Regardless of what variety you favor, keep a few things in mind. Mint is invasive, like take-over-your-garden invasive. So if you grow it, be sure to cut it back or, better yet, keep it contained in a pot. A little goes a long way in cooking, too, so when you are using it in a dish, start with a little and add more to taste. Keep that in mind especially when you are using mint in something akin to an ice cream base, where over-steeping can lead to a medicinal rather than pleasant flavor.
The herb also holds up pretty well in the refrigerator. As with basil, you can stand stems in a glass of water and cover it with a plastic bag, changing the water every few days.
Want to know what to do with this summer specialty? Here are some ideas from our archives.
Mint Chutney. Vibrant in color and flavor, this condiment is at home on top of lamb, among other things. It will keep at least a few days in the refrigerator.

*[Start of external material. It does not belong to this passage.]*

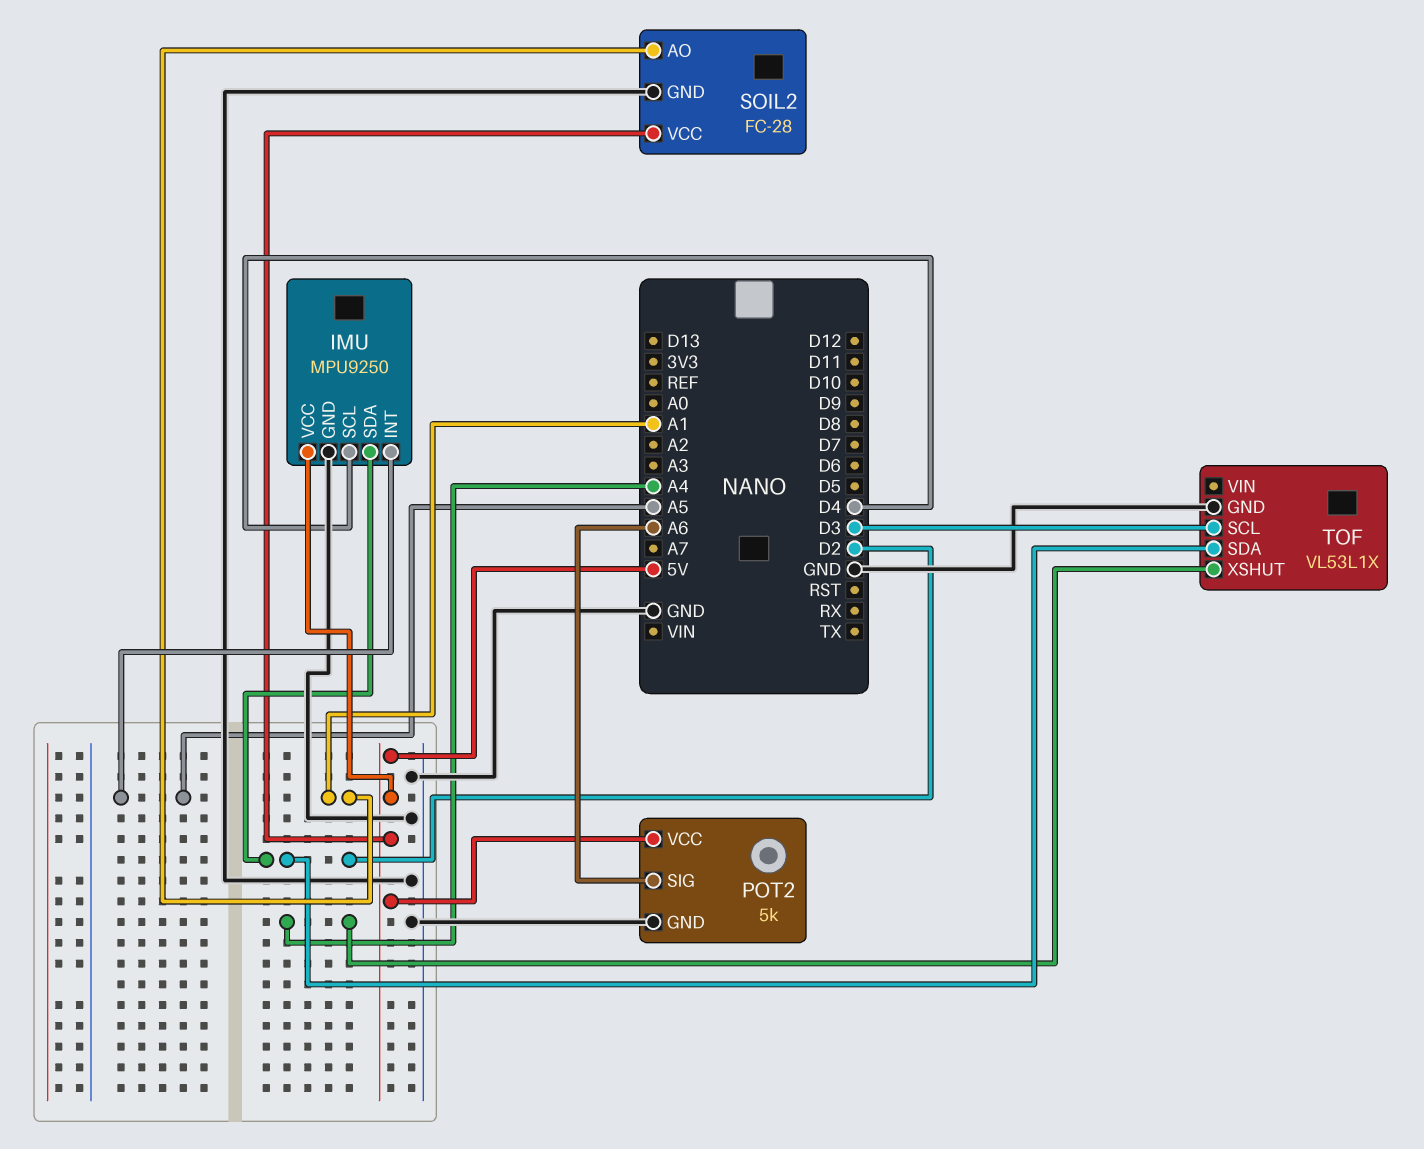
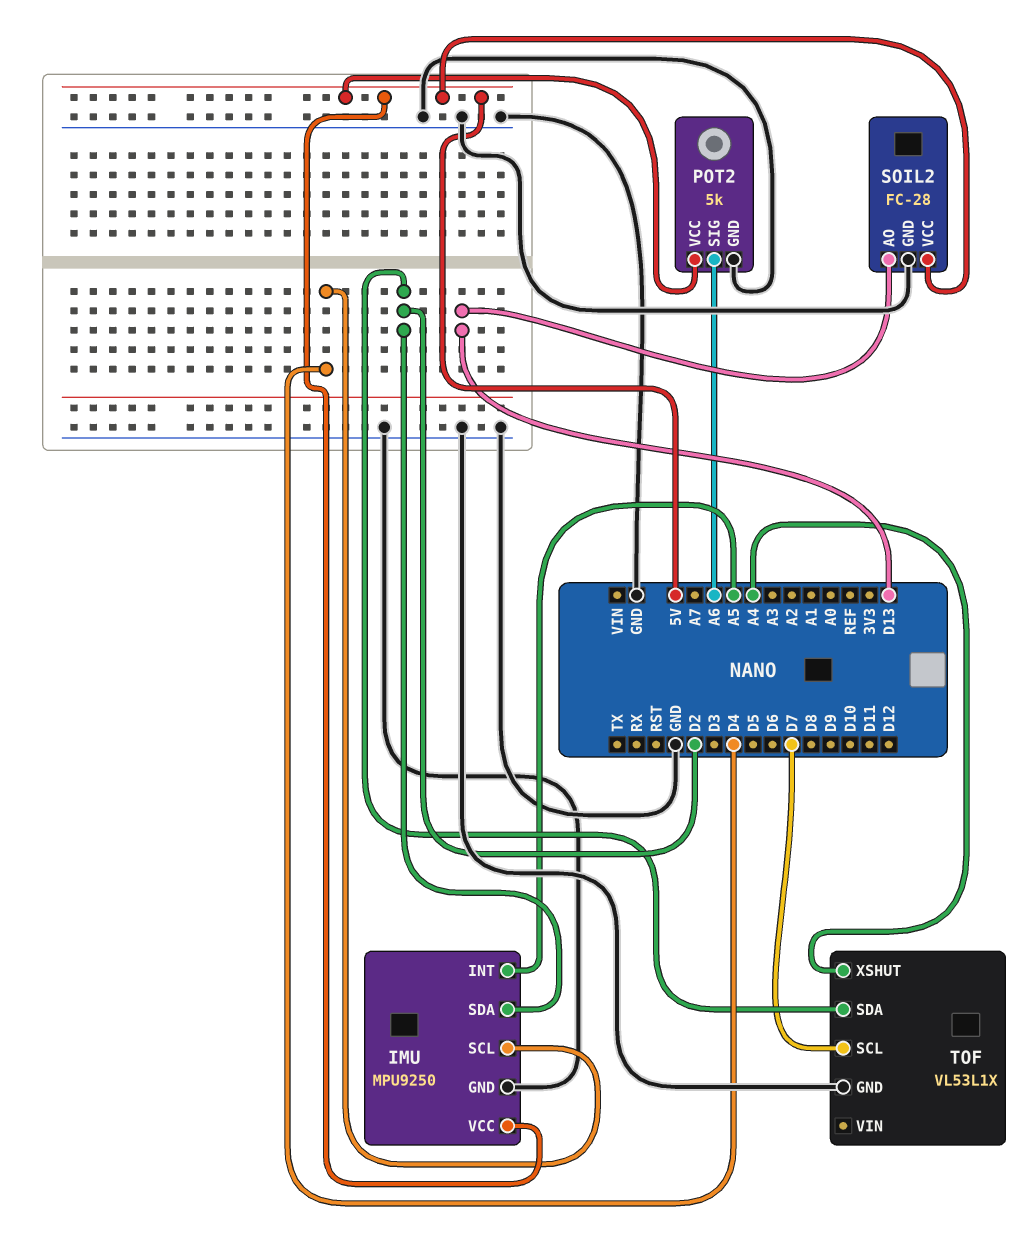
SOIL2 pin AO: A1 -> D13
TOF pin SCL: D3 -> D7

Dill and Mint Yogurt Dip. This riff on sour cream and onion dip is completely addictive and way, way better than what you buy from the store in a tub.
Sweet Pea and Mint Couscous. This fresh and healthful side is ideal for light summer meals.
Mint and Egg Salad. If you need to use lots of mint from your yard — up to 2 cups — this is the dish for you. It’s also a new favorite at WaPo Food/Voraciously headquarters.
Fresh Mint Ice Cream With Chocolate Flakes. A classic ice cream flavor that’s freckled with grated chocolate and not hard, frozen chunks that will break your teeth.
Mojito. This version of the always-refreshing cocktail calls for a simple syrup made with Demerara sugar, a raw sugar that is closer to brown sugar in flavor. You can use a simple syrup made with regular granulated sugar, though the flavor will be tamer.